Environnement Canada a envoyé des milliers d'avertissements et des dizaines de milliers d'inspections pendant sept ans, de 2002 à 2009. Mais les dossiers des agents de l'autorité, des fonctionnaires censés faire respecter la législation environnementale, n'ont entraîné que 32 condamnations pendant cette période, soit moins de cinq par année.

Une ancienne dirigeante d'Environnement Canada de la section responsable de l'application des lois croit que l'agence devrait lancer beaucoup plus de poursuites.

«Il n'y aucune raison d'avoir une législation environnementale serrée au niveau fédéral si on ne l'applique pas, comme c'est le cas au Canada», a affirmé la députée néo-démocrate Linda Duncan, une avocate spécialisée en environnement qui a été à la tête du bureau en 1988.

«Se limiter à un rôle de surveillance, ce n'est pas assez.»

Le gouvernement conservateur avait promis de monter le ton face aux contrevenants en 2009, en faisant adopter des peines plus sévères. Les amendes augmentées prévues dans la nouvelle loi ne sont cependant pas encore entrées en vigueur.

Le personnel d'Environnement Canada doit surveiller les violations des lois canadiennes dans une multitude de domaines, des commerces de nettoyage à sec jusqu'au transport de marchandises vers l'Asie.
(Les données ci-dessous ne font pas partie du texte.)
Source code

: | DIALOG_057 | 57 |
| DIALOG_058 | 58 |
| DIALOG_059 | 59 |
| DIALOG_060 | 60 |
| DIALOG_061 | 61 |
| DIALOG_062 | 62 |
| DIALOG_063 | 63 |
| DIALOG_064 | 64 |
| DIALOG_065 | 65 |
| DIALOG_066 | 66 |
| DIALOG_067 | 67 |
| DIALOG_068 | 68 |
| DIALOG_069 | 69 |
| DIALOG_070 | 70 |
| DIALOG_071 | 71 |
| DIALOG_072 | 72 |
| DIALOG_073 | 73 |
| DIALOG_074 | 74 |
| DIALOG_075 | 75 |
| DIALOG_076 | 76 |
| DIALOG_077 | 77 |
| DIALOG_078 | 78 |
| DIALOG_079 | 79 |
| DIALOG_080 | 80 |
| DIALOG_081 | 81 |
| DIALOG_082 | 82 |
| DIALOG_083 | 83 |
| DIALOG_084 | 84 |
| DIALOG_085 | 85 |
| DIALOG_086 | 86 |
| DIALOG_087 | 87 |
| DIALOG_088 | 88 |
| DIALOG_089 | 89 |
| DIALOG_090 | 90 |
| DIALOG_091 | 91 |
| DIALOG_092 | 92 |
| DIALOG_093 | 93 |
D'autres moyens de dissuasion

La directrice de la section d'Environnement Canada responsable de l'application des lois soutient que le nombre d'inspections et le peu de condamnations ne dépeignent pas la réalité parce que les condamnations ne constituent pas toujours l'objectif final.

Manon Bombardier affirme que les agents ont plusieurs outils à leur portée et qu'un avertissement écrit peut parfois être un moyen de dissuasion efficace.

«Les gens croient que l'application des lois environnementales se conclut par une poursuite, mais ce n'est pas nécessairement le cas pour nous, a indiqué Mme Bombardier. La poursuite judiciaire est un outil, mais ce n'est pas le seul qui est à notre disposition. Les nombres peuvent trompeurs.»

Selon Manon Bombardier, la gravité des violations et le poids du dossier du contrevenant influencent la voie que choisira de suivre Environnement Canada.

Mais les poursuites demeurent un outil important.

Deux déclarations de culpabilité récentes soulignent comment, grâce aux fonctionnaires de l'agence, deux entreprises ayant tenté de transporter illégalement des déchets électroniques toxiques hors du Canada ont été punies.

L'une des entreprises a reçu une amende de 10 000$ pour avoir exporté de vieux ordinateurs et des pièces électroniques vers la Chine, alors que l'autre devra remettre 30 000$ en pénalités pour l'envoi de 1200 batteries d'accumulateurs au plomb et de sept écrans à l'étranger.

De 35 000 inspections à 32 déclarations de culpabilité

Entre 2002-2003 et 2008-2009, les plus récentes statistiques disponibles sur le site Internet d'Environnement Canada, ses fonctionnaires ont effectué près de 35 000 inspections et ont envoyé quelque 9000 avertissements.

Pendant cette période, l'organisation a aussi lancé 288 enquêtes, entraînant seulement 32 déclarations de culpabilité sous la Loi canadienne sur la protection de l'environnement.

Dans les dernières années, Environnement Canada a aussi investi plus de 40 millions $ pour améliorer ses capacités d'enquête et pour porter le nombre de ses agents à 320.

Selon Mme Duncan, le gouvernement doit mieux encadrer les industries polluantes, notamment dans le domaine des sables bitumineux.

«La mentalité qui s'est développée chez Environnement Canada est un retour aux années 1960, alors que l'organisation faisait copain-copain avec l'industrie, a condamné la députée d'Edmonton-Strathcona. Beaucoup d'entre nous ont travaillé très fort pour se débarrasser de cette mentalité et pour rappeler au gouvernement qu'il devait jouer son rôle de régulateur.»